Lloyd's boasts a network of more than 380 brokers and 77 underwriting syndicates - Eddie Mulholland

Aviva, then known as Norwich Union, quit Lloyd’s in 2000 after selling Marlborough Underwriting Agency to Warren Buffett’s Berkshire Hathaway.

The 2000 exit coincided with a merger between Norwich Union and CGU, which created Aviva.

Aviva is planning to retain the Probitas branding and management team once the deal is completed later this year.

Probitas, which is 49.9pc owned by Saudi Arabian insurer Saudi RE, has been in sale talks with the FTSE 100 group for more than a year.

Aviva had reportedly been considering creating a Lloyd’s start-up but it has now decided to acquire a business off the shelf.

Probitas chief executive Ash Bathia said linking up with Aviva would help build “one of the most successful and profitable franchises in the Lloyd’s market”.

The Probitas acquisition also marks part of a broader shift by Dame Amanda to diversify Aviva away from traditional consumer products like car insurance.

Since taking the helm in July 2020, she has streamlined Aviva by selling eight non-core businesses and recouping around £8bn – £5bn of which has been returned to shareholders.

Probitas joins a number of other bolt-on acquisitions for Aviva, including Succession Wealth and AIG’s UK protection business.

The strategy has pleased long-suffering shareholders, who suffered years of dismal performance under former chief executives Andrew Moss, Mark Wilson and Maurice Tulloch.

Shares have risen 60pc since Dame Amanda took over.

Her decision to trim Aviva’s sprawling empire also saw off activist shareholder Cevian Capital, which exited its stake last year.

Probitas is set to join Aviva’s global corporate and speciality division, which already provides commercial insurance.

The Lloyd’s deal will add an extra distribution channel, and other opportunities to grow the division.

The latest acquisition won the support of City analysts, who said Aviva had struck the £242m deal at the right time.

“Lloyd’s is a good market to be in,” said Abid Hussain, an insurance analyst from Panmure Gordon. “We are going to see pricing power coming through to prime insurers and it diversifies Aviva away from their other lines of business. It ticks all the boxes.”

Analysts at Bank of America also hailed the deal, saying Probitas’ business “aligned with Aviva’s existing operations” stretching across the UK, Ireland and Canada.

The fresh foray into the Lloyd’s market will help Aviva tap into a recent boom in Leadenhall Street.

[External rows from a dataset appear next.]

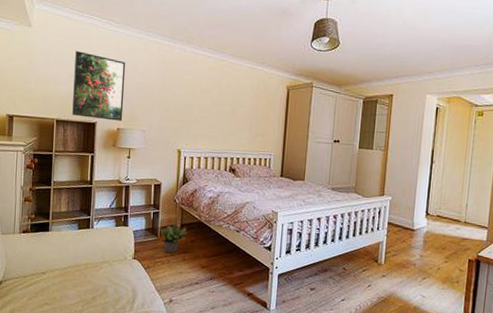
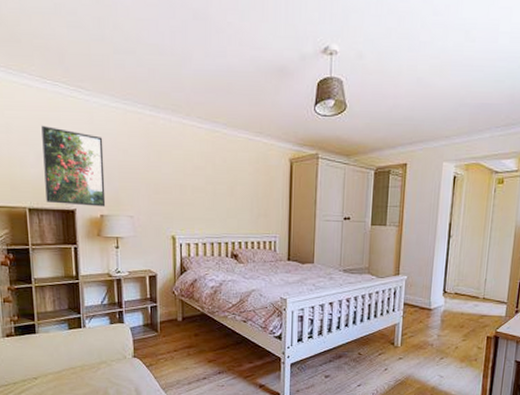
potted plant: present [160,223,188,254] -> none [160,317,191,349]

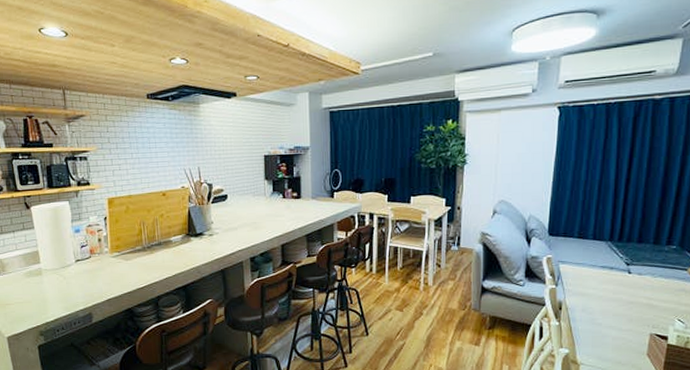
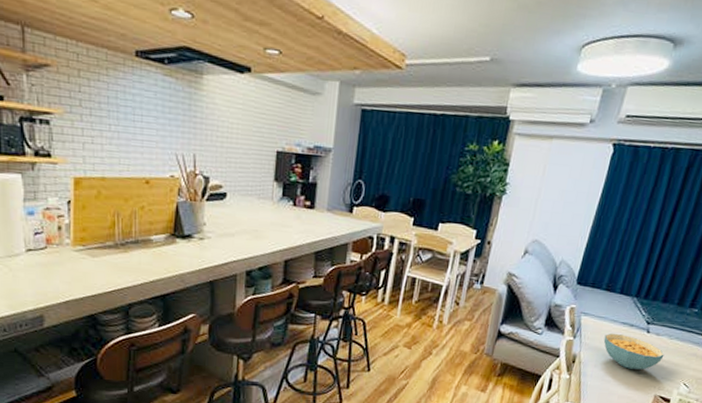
cereal bowl: none [586,278,651,310] -> present [603,334,665,370]

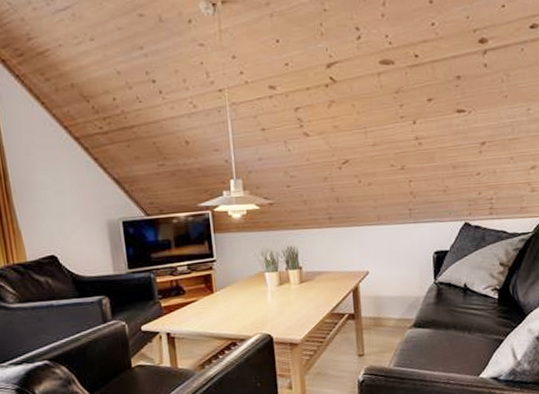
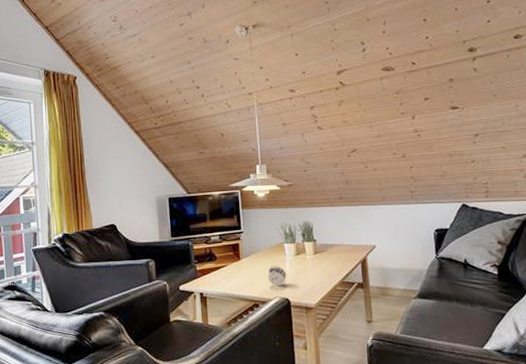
alarm clock: none [246,297,269,322] -> present [267,265,287,287]

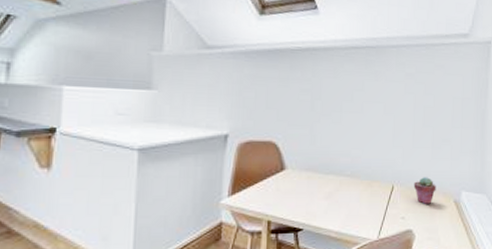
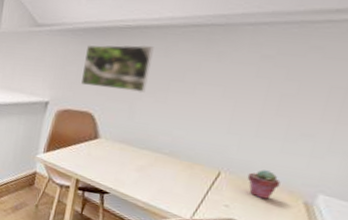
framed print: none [261,67,324,116] -> present [81,45,154,94]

Rising risks like climate change and cyber threats have triggered a surge in large global companies buying ever more complex insurance products, driving up premiums and margins.

Lloyd’s chief executive John Neal has predicted Lloyd’s current underwriting figures of £47bn could double over the next decade due to demand wrought by climate change and cyber attacks.

“The Lloyd’s market is quite different now than it was 20 years ago,” said Mr Hussain from Panmure Gordon. “It runs in cycles and has entered a favourable underwriting cycle so from a timing perspective it’s a good entry point.”

Around 60pc of Probitas’s book is property and casualty insurance, with finance, construction and cyber also key to its offering, meaning it is exposed to the rising tide of specialist demand at Lloyd’s.

Lloyd’s observers say the underwriter is a relatively small player in the market, meaning Aviva is dipping its toe in the water rather than wading in.

“This isn’t like the Man City takeover, and materially changing the Premier League,” said one industry observer. “What they are not intending is for it to be a game changer.”